In one high-profile incident in New York last March, William Duplessie and John Woeltz, two crypto investors, were arrested after allegedly drugging and applying electric shocks to a man they held hostage in an apartment to force him to give up his Bitcoin password. The case is ongoing.
Gart has also recorded at least 26 fatal crypto-linked attacks.
In December, two Ukrainian men were arrested in Vienna in connection with the death of a man who had been lured to an underground garage.
The victim’s teeth were knocked out and he choked to death on his own blood after surrendering his cryptocurrency encryption keys. His body was found burned in the boot of his own Mercedes.
The UK is also the third-worst country for physical crypto thefts, accounting for 24 in total.
Last week, Hertfordshire police announced that four men had been sentenced for between three and six years for the kidnap and false imprisonment of a 36-year-old man from London. A fifth man was sentenced on money laundering charges.
According to police, the man was followed home by four men after a night out. He awoke beaten and with no memory of the night before, with £10,000 drained from his accounts.
The police were alerted after Coinbase, the digital crypto exchange, noticed unusual activity using the funds.
Unsurprisingly, crypto influencers are uncomfortable discussing the disturbing trend. “It’s advertising me as a risk,” says one entrepreneur.
‘The global epicentre’
While the UK has had its share of attacks, France has an attack every 2.5 days this year.
According to Certik, Europe has a “hyper-concentration” of attacks and France is the “global epicentre”. In February, the French chief executive of Binance had his home invaded in a failed robbery attempt. The thieves left when they discovered he was not home.

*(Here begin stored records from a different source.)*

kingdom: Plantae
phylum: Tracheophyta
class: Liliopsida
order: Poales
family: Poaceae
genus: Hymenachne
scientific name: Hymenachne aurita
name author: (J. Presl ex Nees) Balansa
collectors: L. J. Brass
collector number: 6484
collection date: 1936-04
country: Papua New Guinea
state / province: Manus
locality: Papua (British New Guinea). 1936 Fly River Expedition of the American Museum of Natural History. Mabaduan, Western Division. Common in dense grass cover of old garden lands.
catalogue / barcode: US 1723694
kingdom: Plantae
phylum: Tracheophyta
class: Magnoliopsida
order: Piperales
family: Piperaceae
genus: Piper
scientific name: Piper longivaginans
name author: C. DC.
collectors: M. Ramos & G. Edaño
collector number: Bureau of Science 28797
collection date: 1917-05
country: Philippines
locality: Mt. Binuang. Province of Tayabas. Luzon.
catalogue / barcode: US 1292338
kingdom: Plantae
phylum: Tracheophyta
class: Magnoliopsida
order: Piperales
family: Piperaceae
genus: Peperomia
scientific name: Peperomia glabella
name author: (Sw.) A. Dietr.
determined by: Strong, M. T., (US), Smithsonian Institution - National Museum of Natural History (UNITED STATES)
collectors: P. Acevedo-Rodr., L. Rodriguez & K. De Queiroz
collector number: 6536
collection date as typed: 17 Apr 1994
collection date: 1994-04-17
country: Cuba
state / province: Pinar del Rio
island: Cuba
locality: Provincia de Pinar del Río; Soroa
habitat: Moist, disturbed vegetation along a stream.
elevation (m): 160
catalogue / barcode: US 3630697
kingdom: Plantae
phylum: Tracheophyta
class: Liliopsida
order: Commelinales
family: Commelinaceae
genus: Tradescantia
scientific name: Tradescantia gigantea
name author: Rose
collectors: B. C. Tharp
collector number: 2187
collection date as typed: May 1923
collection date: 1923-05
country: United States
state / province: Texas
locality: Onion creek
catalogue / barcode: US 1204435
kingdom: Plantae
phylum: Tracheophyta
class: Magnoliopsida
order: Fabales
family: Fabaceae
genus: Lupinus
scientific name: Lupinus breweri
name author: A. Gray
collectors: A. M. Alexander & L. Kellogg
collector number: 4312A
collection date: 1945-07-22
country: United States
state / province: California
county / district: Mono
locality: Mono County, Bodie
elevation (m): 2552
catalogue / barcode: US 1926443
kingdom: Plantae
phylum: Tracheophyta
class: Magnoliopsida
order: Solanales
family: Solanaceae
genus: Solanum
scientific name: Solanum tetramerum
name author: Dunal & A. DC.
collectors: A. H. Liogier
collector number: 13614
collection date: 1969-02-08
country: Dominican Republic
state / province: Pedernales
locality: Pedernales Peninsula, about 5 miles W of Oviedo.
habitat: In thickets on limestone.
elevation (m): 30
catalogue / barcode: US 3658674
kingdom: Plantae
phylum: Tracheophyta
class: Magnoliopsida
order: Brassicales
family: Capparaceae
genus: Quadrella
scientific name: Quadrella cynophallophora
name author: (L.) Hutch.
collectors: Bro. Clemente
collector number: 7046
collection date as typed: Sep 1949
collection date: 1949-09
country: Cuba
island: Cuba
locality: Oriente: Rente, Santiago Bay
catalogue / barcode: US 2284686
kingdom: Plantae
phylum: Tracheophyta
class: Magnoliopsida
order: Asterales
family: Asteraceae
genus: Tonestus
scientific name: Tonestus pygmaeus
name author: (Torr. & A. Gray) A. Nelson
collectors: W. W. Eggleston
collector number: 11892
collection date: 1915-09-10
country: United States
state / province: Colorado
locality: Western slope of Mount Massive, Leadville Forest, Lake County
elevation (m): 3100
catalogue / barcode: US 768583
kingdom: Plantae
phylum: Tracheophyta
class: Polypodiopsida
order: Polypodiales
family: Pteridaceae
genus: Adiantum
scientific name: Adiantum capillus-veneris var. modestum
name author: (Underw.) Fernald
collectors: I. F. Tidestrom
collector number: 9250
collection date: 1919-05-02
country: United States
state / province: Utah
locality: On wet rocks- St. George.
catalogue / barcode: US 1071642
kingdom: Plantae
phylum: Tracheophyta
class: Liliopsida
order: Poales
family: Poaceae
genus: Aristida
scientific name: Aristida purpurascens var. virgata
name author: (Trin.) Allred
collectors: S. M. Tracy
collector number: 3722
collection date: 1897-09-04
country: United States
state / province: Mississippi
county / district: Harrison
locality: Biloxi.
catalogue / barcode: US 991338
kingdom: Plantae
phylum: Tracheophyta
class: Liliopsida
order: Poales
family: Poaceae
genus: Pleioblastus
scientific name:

French politicians have pledged to crack down on crypto criminals.
According to Certik, France has been worst hit because of a concentration of major businesses and a “culture of flexing” among crypto influencers, who openly flaunt their wealth on social media.
The country has also been badly hit by data breaches that have exposed personal details of crypto holders.
Criminals are not just targeting crypto bros themselves.
In April, a mother and her 11-year-old child in Burgundy were kidnapped as attackers tried to extort the father, a crypto entrepreneur, for $400,000.
Cryptocurrency experts say wrench attacks are not just becoming more common. They are growing in sophistication.
Ari Redbord, head of global policy at blockchain intelligence business TRM Labs, says there has been a “shift from opportunistic targeting to something more structured”.
Prosecutors are now finding organised criminals are arranging the raids, conducting “pre-operational surveillance and the use of encrypted platforms to recruit foot soldiers while insulating organisers from direct exposure”.
Crypto billionaires have claimed that disclosures about their personal wealth can put them at risk of being attacked.
In a lawsuit filed against Bloomberg, Justin Sun, the crypto billionaire behind the digital currency Tron, claimed that the financial website planned to disclose details about his personal holdings, which created a risk of “kidnapping, torture, and other physical violence (‘wrench attacks’), to force the transfer of crypto funds”.
Mr Sun dropped the case in May this year without prejudice.
Security firms have also warned that sophisticated criminals have been attempting to use past data breaches from crypto exchanges to find names, personal details and addresses for potential targets.
In the wake of the Ledger heist, crypto giants have also been ramping up their spending on security for their senior executives.
According to US filings, Coinbase spent $8.7m on security for Brian Armstrong, its chief executive, in 2025, up from $6.2m a year earlier.
Redbord, of TRM, notes that official police and media reports are likely capturing just a small number of the total crypto assaults being carried out around the world.
“Incidents get logged as standard robberies or burglaries – the crypto connection disappears from the record,” he says.